# Wolff recoil spring #



## Jaketips42 (Nov 24, 2007)

Hey guys. I am glad to find such a forum. I recently ordered the Wolff metal guide in and recoil spring. Also had to have the pin spring as well. Anyways. I got a 15# recoil. I now just realized that it is probably gonna want to jump out of my hands. I probably wanted a tighter spring, no? I just wanted it to be easier to pull back at first. I put all the springs and pin in. I haven't fired it yet. Way too cold out today. Should I even try firing this baby, or should I get a heavier spring? TIA

Forgot to add this is for my SW9VE..haha


----------



## Baldy (Jun 21, 2006)

If it is one that was in the group for your gun at Wolff, try it out. If it don't work springs are not that expensive to replace. Good Luck.


----------



## Jaketips42 (Nov 24, 2007)

Dataset excerpts »

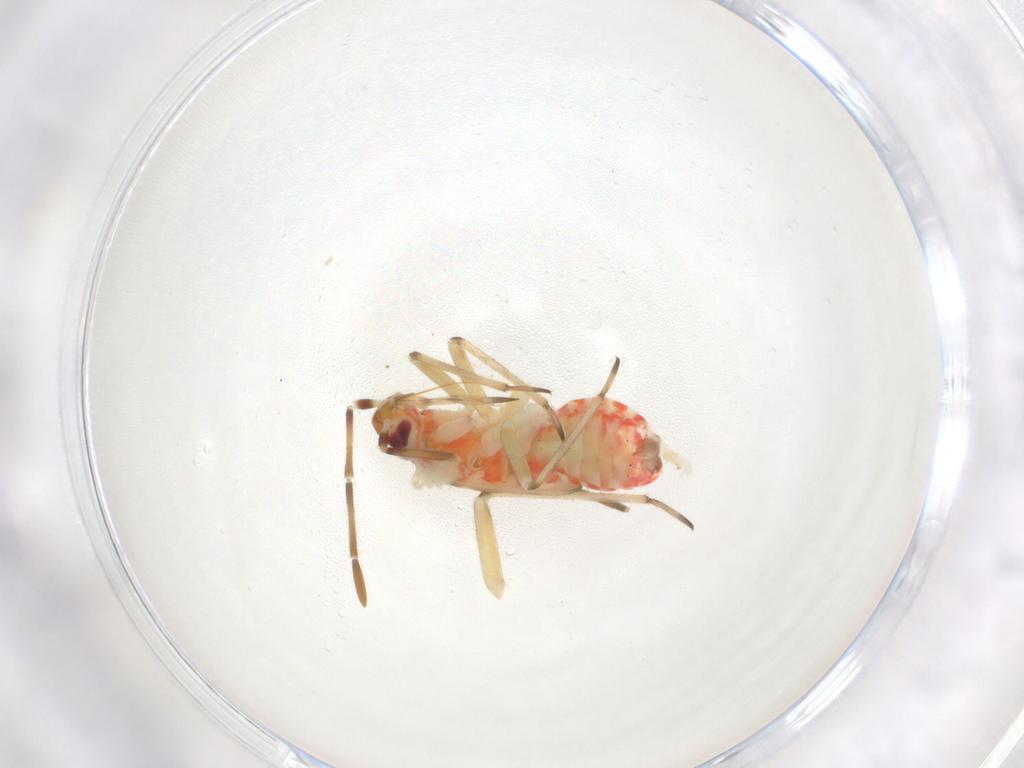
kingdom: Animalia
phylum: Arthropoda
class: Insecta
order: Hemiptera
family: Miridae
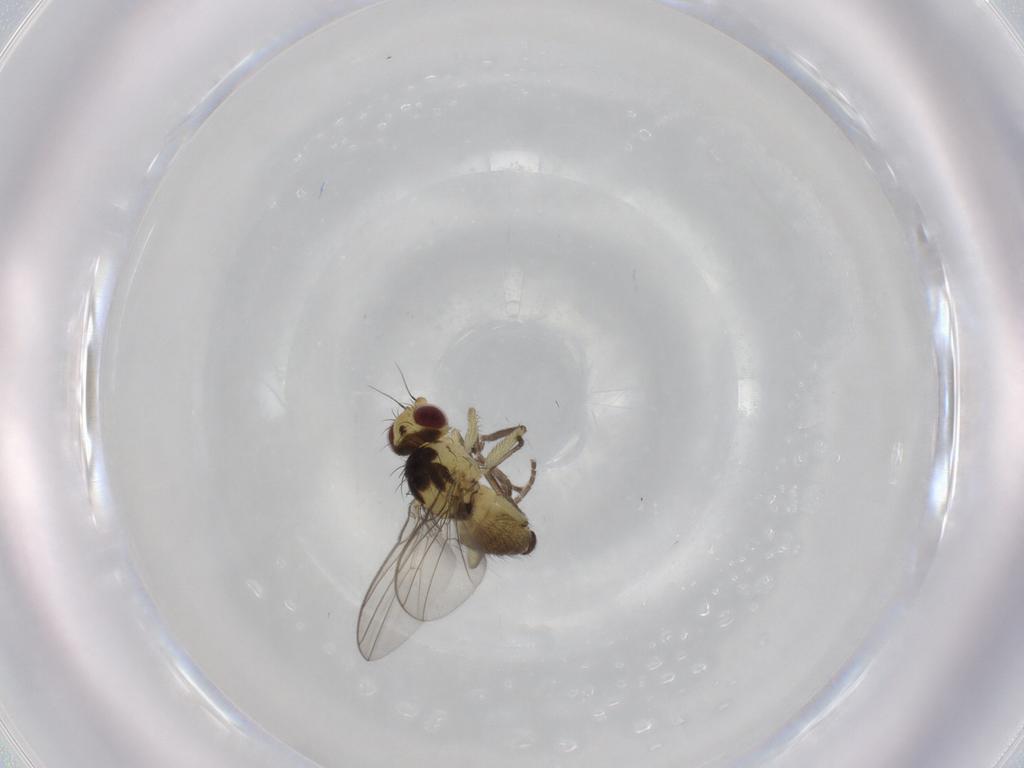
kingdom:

---

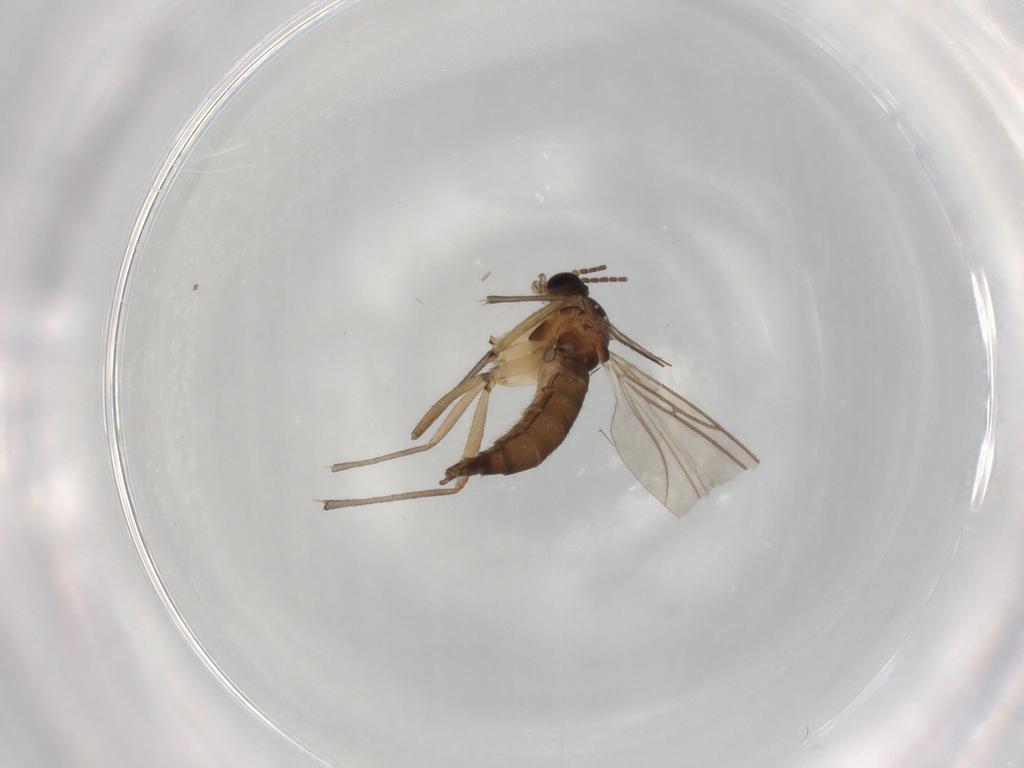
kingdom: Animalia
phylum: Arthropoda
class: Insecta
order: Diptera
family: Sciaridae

==

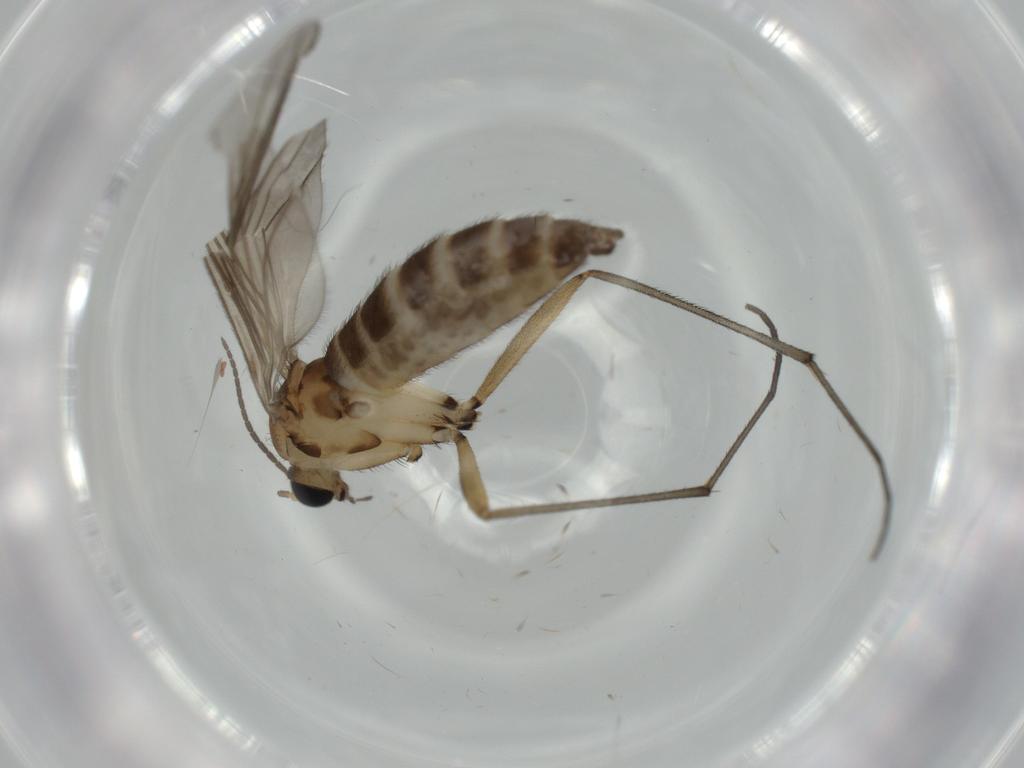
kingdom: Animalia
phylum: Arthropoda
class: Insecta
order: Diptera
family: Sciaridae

To-do list »
A. In the recoil spring thread, which gun does Jaketips42 say the springs are for?
B. Extract the passage of the recoil spring thread starting at "Hey guys. I" and ending at "replace. Good Luck.".
The data is not needed here.

Solutions by task »
A. The SW9VE.

B.
Hey guys. I am glad to find such a forum. I recently ordered the Wolff metal guide in and recoil spring. Also had to have the pin spring as well. Anyways. I got a 15# recoil. I now just realized that it is probably gonna want to jump out of my hands. I probably wanted a tighter spring, no? I just wanted it to be easier to pull back at first. I put all the springs and pin in. I haven't fired it yet. Way too cold out today. Should I even try firing this baby, or should I get a heavier spring? TIA

Forgot to add this is for my SW9VE..haha


----------



## Baldy (Jun 21, 2006)

If it is one that was in the group for your gun at Wolff, try it out. If it don't work springs are not that expensive to replace. Good Luck.